Carpetes, estofos e o forro do teto
As carpetes são o pior sítio do carro e o mais ignorado. Recebem tudo o que entra na sola dos sapatos, e no inverno recebem também a água que vem com eles. Areia, lama e humidade misturam-se ali durante meses.
Os estofos tratam-se conforme o material. Tecido aceita extração sem problema. Pele não leva água a jeito nenhum: limpa-se com produto próprio e hidrata-se a seguir, porque pele mal tratada racha nos vincos dos bancos. Alcantara e camurça são as mais delicadas e as que mais gente estraga em casa com produtos errados.
O forro do teto é o trabalho mais melindroso de todos e por isso quase ninguém lhe toca. O tecido está colado a uma placa e o excesso de humidade descola-o, o que se vê logo por aquela barriga que fica pendurada e já não tem volta a não ser trocar a peça. Faz-se com muito pouca água e muita paciência. É onde mais se nota em carros de fumadores, porque o fumo sobe e fica ali.
Cheiros: tratar a origem, não tapar
Ambientador não resolve nada, sobrepõe.

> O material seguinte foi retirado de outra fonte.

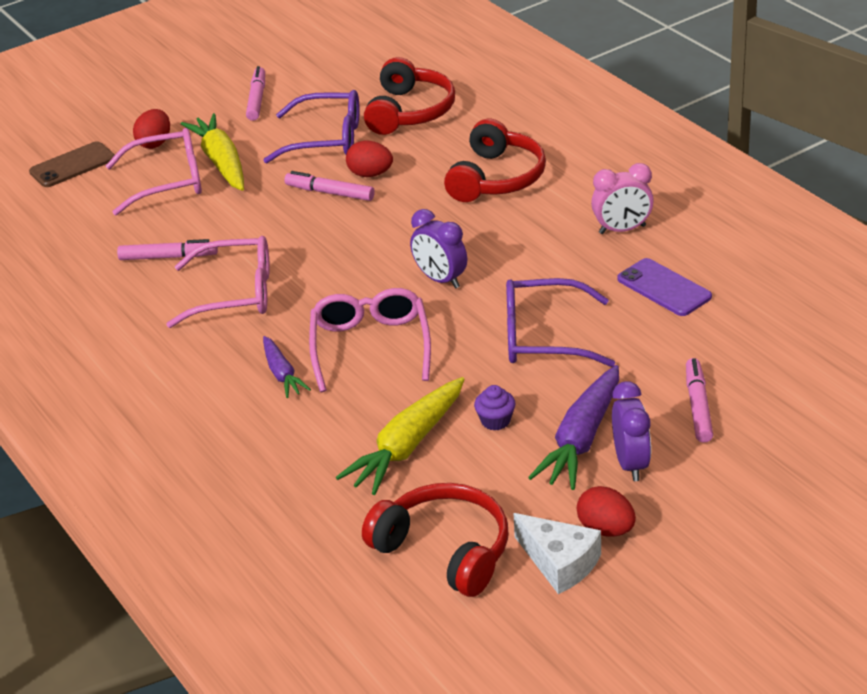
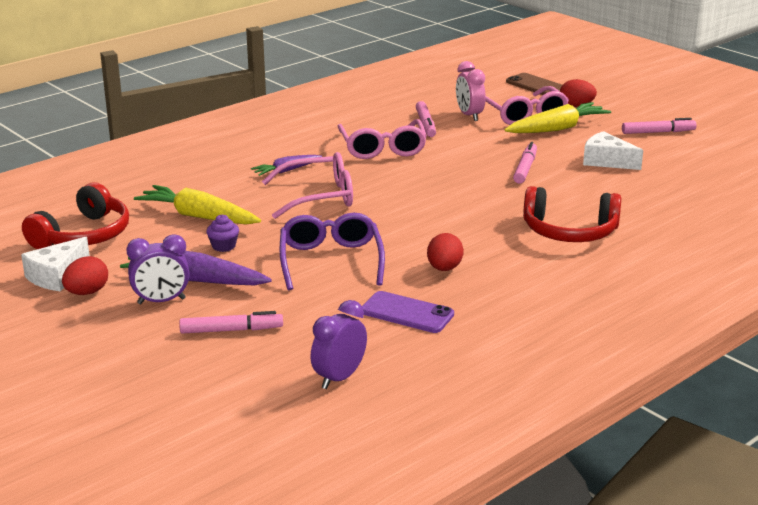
camera: 80 degrees right, 10 degrees down
(326, 139) = (606, 161): purple glasses -> white cheese
(370, 174) = (558, 181): red egg -> red egg (444, 268)
(409, 112) = (667, 190): red headphones -> none
(440, 279) = (409, 216): purple clock -> purple clock (339, 378)
(622, 230) = (499, 291): pink clock -> pink clock (469, 115)
(664, 288) = (407, 313): purple phone -> purple phone turned 75 degrees clockwise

Um cheiro persistente tem sempre uma origem física, e enquanto ela lá estiver o cheiro volta em dois dias.
As origens mais comuns que encontramos: leite ou comida derramados que escorreram para debaixo do banco, animais, tabaco entranhado no forro do teto, e humidade. Esta última é a mais frequente por aqui. A zona ribeirinha do Seixal tem noites húmidas o ano inteiro, e um carro que apanhou água por uma borracha gasta ou por um tapete que ficou molhado ganha aquele cheiro a mofo que não sai com nada. Escrevemos sobre isso aqui no blogue.
O trabalho é sempre o mesmo: encontrar a origem, retirá-la com extração, secar como deve ser e só depois neutralizar o que ficou no ar. Por esta ordem.
Quando é que vale a pena
Vale a pena se tem crianças, se anda com animais no carro, se come lá dentro, ou se o carro já teve outros donos e nunca foi limpo a sério. Vale sobretudo se está a preparar o carro para venda, porque o interior é a primeira coisa que um comprador avalia e nenhuma foto de exterior compensa um banco manchado.

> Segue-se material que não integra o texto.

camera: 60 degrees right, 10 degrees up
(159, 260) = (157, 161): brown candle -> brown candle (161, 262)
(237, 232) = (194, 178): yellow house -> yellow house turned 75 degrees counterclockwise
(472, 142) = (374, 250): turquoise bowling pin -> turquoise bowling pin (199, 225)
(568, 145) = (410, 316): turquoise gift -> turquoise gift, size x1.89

Se o que precisa é de uma limpeza normal e regular, então o que faz sentido é a lavagem e limpeza completa, que já inclui aspiração a fundo e tratamento de plásticos e vidros. Esta página é para quando isso não chega.

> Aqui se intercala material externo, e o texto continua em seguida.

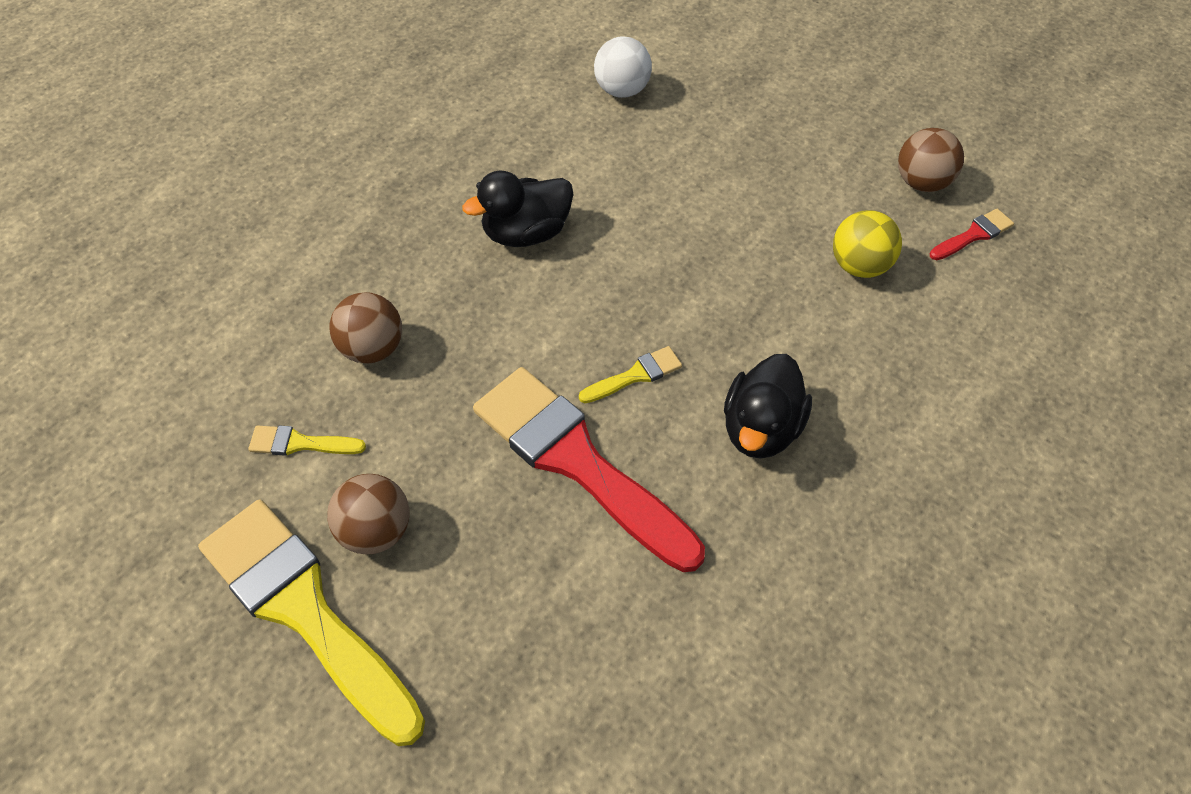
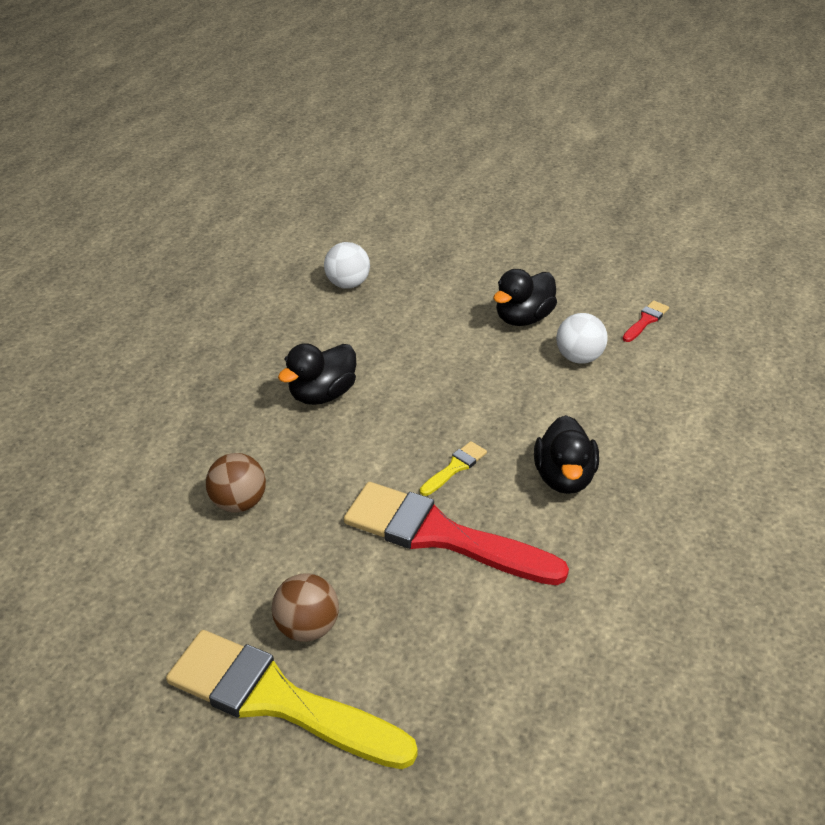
camera: 20 degrees left, 15 degrees down
(300, 443) = (212, 584): yellow brush -> none
(814, 191) = (523, 318): none -> black duck
(859, 266) = (579, 358): yellow ball -> white ball
(921, 183) = (594, 296): brown ball -> none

E se o problema já não for sujidade, mas sim material rasgado, queimado, com costuras abertas ou o forro do teto a cair, aí é caso de estofagem e reparação de estofos, que é outro serviço.
Ao domicílio, com uma condição
Fazemos na sua garagem ou à porta de casa como todos os outros serviços. A única coisa a ter em conta é a secagem: um interior tratado a fundo precisa de horas com as portas abertas ou com ventilação, e num dia de chuva sem abrigo isso não se consegue. Se tiver garagem, é o cenário ideal. Se não tiver, escolhemos um dia seco.
Ligue 919 060 257 ou peça orçamento aqui em baixo. Fotos das manchas ajudam a dar valor sem ter de ir ver primeiro.
Perguntas frequentes
Quanto tempo demora e quando posso usar o carro?
O trabalho leva normalmente algumas horas. A seguir, o carro precisa de secar com ventilação antes de voltar ao uso normal, tipicamente algumas horas mais. Em dias frios ou húmidos convém contar com mais tempo.
As manchas antigas saem todas?
A maioria sai. As que resistem são as que tingiram a fibra, como tinta, lixívia ou certos refrigerantes de cor. Nesses casos dizemos-lhe antes de começar o que é realista esperar.
Fazem bancos de pele?
Fazemos, com produto próprio e hidratação no fim. Pele não leva extração, leva outro processo.
Conseguem tirar cheiro a tabaco?
Na maioria dos casos sim, mas é dos trabalhos mais exigentes, porque o fumo fica no forro do teto e nas espumas dos bancos. Exige tratar o teto, e nem sempre se elimina a cem por cento num carro de muitos anos de fumo diário.
E cheiro a animal?
Sai com extração das carpetes e dos estofos, mais tratamento de odores. O importante é chegar debaixo dos bancos, que é onde o pelo e a humidade se acumulam.